AB 284 makes targeted changes to California’s law-enforcement "stop" data collection and reporting regime and modifies the membership and reporting requirements of the Racial and Identity Profiling Advisory Board (RIPA). The stated aims are to (1) narrow the statutory definition of reportable “stops,” (2) alter RIPA’s composition to include prosecutorial and active POST representation, and (3) strengthen the rigor and transparency of RIPA’s annual stop‑data analysis through additional analyses, peer review, and an explicit dissent process.

Key provisions

  • Changes to the definition of “stop” for reporting to the Attorney General:

    • Excludes certain interactions from the statutory definition of “stop,” including, by example, officer contacts that result from a call for service and detentions necessary to prevent serious bodily injury or death. (The bill describes other exclusions as well.)
    • Note: These changes may reduce or change the universe of interactions that must be reported, and could change statewide stop statistics.
  • RIPA membership changes:

    • Adds as members: the president of the California District Attorneys Association (or designee) and a Commission on Peace Officer Standards and Training (POST) member who is an active peace officer (if not already on RIPA).
    • Reduces representation counts for certain categories: human or civil rights tax‑exempt orgs (from 2 to 1), community organizations (2 to 1), and religious clergy (2 to 1).
    • Removes authority that allowed the Governor, Senate Pro Tem, and Assembly Speaker to each appoint up to two additional members.
  • RIPA reporting and review requirements:

    • Requires RIPA’s annual report to include an analysis of stops where persons were stopped in geographic locations different from where they live, work, or attend school.
    • Requires the report to undergo peer review by two separate entities prior to publication; the bill prescribes how at least one of those peer reviewers is chosen.
    • Allows any RIPA member to cause a dissenting opinion to be included in the report and authorizes RIPA to include a response to that dissent.
  • Data and confidentiality:

    • Retains existing public‑access constraints (agencies must not transmit personally identifying information and certain officer identifiers are withheld), consistent with existing stop‑data law.

Who is affected

  • State and local law enforcement agencies and peace officers (reporting scope may change).
  • Attorney General’s Office (receives and publishes stop data; involved in regulations historically).
  • RIPA and its stakeholders (composition and report processes change).
  • Community, civil-rights, and religious organization representatives (fewer seats).
  • California District Attorneys Association and POST (direct representation added).
  • Local agencies may face administrative changes; if duties increase, the bill would create a state‑mandated local program.

Fiscal / procedural notes

  • The bill states that if the Commission on State Mandates finds the measure creates state‑mandated costs, reimbursement shall be made under existing statutory procedures.
  • Digest metadata: Majority vote; no appropriation; fiscal committee review required.
  • Procedural history highlights: multiple committee referrals and amendments; hearings postponed most recently (May 2025).

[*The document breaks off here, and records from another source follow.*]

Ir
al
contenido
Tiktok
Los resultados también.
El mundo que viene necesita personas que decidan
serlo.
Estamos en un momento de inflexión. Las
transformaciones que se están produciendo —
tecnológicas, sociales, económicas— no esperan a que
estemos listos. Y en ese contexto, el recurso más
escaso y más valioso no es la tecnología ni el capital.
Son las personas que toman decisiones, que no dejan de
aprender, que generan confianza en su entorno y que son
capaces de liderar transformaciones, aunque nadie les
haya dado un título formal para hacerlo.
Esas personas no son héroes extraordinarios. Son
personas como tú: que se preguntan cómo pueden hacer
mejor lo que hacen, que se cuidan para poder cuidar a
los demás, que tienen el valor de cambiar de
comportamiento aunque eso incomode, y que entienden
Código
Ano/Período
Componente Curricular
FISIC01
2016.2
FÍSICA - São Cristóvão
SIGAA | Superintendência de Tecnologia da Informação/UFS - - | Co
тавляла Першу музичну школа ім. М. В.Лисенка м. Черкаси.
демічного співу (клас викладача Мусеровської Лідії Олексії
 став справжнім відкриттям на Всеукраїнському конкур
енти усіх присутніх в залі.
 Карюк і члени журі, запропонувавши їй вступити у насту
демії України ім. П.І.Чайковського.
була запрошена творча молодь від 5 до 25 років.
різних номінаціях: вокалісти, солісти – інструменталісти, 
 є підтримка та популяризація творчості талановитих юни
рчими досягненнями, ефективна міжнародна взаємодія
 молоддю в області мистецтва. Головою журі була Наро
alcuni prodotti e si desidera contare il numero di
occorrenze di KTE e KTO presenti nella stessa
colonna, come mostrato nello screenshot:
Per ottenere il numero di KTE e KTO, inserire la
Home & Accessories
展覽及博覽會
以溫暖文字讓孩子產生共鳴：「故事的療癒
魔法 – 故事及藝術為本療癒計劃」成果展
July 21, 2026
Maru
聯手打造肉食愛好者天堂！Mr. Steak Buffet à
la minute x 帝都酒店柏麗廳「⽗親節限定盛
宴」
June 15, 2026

Potential impacts / issues to watch

  • Data completeness: narrowing the “stop” definition could reduce reported stop counts and change analyses of racial/identity profiling trends.
  • Governance: adding prosecutors and active POST representation and reducing community/clergy seats may shift RIPA’s institutional balance.
  • Analytical rigor: peer review and new location‑based analyses could increase credibility and complexity of RIPA’s annual reports.
  • Administrative burden: changes to reporting or analyses could increase workload for local agencies, triggering reimbursement questions.

This summary highlights substantive changes in AB 284 as amended through April–May 2025.

Compiled from official sources — confirm details with the bill’s official record.